Leader of the Conservatives in the European Parliament
- In office 14 March 2012 – 19 November 2013
- Preceded by: Martin Callanan
- Succeeded by: Syed Kamall

Member of the European Parliament for South East England
- In office 20 July 2004 – 1 July 2019
- Preceded by: Roy Perry
- Succeeded by: Judith Bunting

Personal details
- Born: 17 September 1947 (age 78) Folkestone, England, UK
- Party: Conservative (Before 2017) Independent (2017–2019) Change UK (2019)
- Education: Seale-Hayne College
- Website: Official website Parliament website

= Richard Ashworth (politician) =

British politician

Richard James Ashworth (born 17 September 1947 in Folkestone) is a former British politician, who served as a Member of the European Parliament (MEP) for South East England from 2004 until 2019. He formerly sat in the European Parliament for the Conservative Party, and was that party's leader there from March 2012 to November 2013. In April 2019 Ashworth defected to Change UK, but was not elected to the European Parliament at the 2019 election held the following month.

==Background==
Ashworth was educated at The King's School, Canterbury, and studied agriculture and management at Seale-Hayne College in Devon. He has been the chairman of a further education college (Plumpton in East Sussex) for a number of years as well as serving on several public bodies in the education sector. His interests include music, theatre, sport, aviation and country pursuits.

He was the Conservative parliamentary candidate for North Devon in 1997, and for the South East England constituency in the 1999 European Parliament election.

Before being elected in 2004, Ashworth was a dairy farmer in East Sussex for over thirty years, and during this time operated his own dairy business. He has also acted as chairman of United Milk Plc and of NFU Corporate. He was a member of the Minister of Agriculture's food chain advisory committee.

==Conservative MEP==
He was elected to the European Parliament in 2004 and became the Conservative spokesperson on budgets. On 6 June 2008, Ashworth was appointed Conservative Chief Whip in the EP after his predecessor Den Dover was sacked following an expenses scandal. He was elected Deputy Leader of the Conservative Delegation to the European Parliament in November 2008 and Leader in 2012.

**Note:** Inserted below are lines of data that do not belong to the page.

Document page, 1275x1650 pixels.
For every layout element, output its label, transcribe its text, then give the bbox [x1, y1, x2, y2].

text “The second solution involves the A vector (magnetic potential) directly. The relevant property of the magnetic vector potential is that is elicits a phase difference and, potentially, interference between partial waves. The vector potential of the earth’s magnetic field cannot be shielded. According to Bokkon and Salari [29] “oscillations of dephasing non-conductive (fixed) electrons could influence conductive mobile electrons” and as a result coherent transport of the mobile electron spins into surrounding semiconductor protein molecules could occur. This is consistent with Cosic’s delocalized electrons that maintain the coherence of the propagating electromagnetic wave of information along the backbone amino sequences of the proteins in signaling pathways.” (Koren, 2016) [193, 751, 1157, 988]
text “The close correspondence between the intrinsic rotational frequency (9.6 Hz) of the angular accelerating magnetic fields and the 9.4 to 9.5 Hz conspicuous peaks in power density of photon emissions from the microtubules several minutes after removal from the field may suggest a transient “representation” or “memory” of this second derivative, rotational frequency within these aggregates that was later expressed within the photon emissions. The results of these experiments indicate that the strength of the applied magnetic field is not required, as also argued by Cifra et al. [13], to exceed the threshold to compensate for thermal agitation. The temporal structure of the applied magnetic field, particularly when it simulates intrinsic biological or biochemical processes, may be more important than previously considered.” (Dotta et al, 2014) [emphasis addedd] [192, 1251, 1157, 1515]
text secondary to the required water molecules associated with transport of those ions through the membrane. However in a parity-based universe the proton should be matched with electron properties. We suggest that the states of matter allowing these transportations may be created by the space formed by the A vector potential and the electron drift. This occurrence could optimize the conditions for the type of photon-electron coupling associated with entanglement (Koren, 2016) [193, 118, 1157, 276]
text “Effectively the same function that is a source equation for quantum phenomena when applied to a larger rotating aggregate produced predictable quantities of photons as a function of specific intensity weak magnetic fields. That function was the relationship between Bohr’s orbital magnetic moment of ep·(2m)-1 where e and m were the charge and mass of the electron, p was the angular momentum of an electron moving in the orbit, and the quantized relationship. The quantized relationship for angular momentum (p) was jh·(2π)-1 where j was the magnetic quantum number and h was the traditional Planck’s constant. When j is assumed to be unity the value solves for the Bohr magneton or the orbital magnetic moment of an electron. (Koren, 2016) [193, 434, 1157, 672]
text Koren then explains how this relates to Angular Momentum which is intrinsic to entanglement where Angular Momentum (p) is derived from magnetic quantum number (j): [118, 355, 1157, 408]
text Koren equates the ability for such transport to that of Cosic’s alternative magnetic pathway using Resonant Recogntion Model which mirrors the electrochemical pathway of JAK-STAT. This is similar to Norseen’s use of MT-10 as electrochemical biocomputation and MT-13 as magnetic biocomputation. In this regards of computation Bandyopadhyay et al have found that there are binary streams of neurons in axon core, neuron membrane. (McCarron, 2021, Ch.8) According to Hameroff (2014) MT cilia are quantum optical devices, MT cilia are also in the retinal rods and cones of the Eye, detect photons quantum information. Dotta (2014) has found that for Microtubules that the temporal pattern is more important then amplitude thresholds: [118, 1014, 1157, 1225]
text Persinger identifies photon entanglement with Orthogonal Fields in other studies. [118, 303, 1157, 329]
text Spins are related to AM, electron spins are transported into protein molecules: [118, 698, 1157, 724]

At the first stage of the Conservative Party reselection procedure ahead of the 2014 European Parliament election, he was not confirmed as going into the protected sitting members part of the ballot. This was seen as a "coup" by the right of the Conservative Party against their MEP leader, who was seen as being close to Cameron and a moderate on Europe.

Ashworth and fellow MEP Julie Girling were suspended from the Conservative Party and had the whip withdrawn on 7 October 2017, after both supported a vote in Strasbourg stating that not enough progress had been made in the first-stage Brexit negotiations to allow discussion to move onto the trade-deal phase of the talks; however, they remained in the European Conservatives and Reformists (ECR) parliamentary group. On 28 February 2018, both left the ECR group to join the European People's Party Group.

On 1 March 2018, Ashworth was one of three UK MEPs who voted against a motion to encourage national parliaments to ban "gay conversion therapies"; he issued a statement on 17 September 2018 that his vote was "a mistake which I deeply regret", and pointing to his other votes that day in support of LGBT causes.

==Change UK==
On 16 April 2019, it was announced that he and fellow MEP Julie Girling had joined Change UK. However, Girling later declared support for the Liberal Democrats and stated that she had never actually joined Change UK. Ashworth was the first candidate on the list for Change UK in South East England at the 2019 European Parliament election, at which he failed to be elected.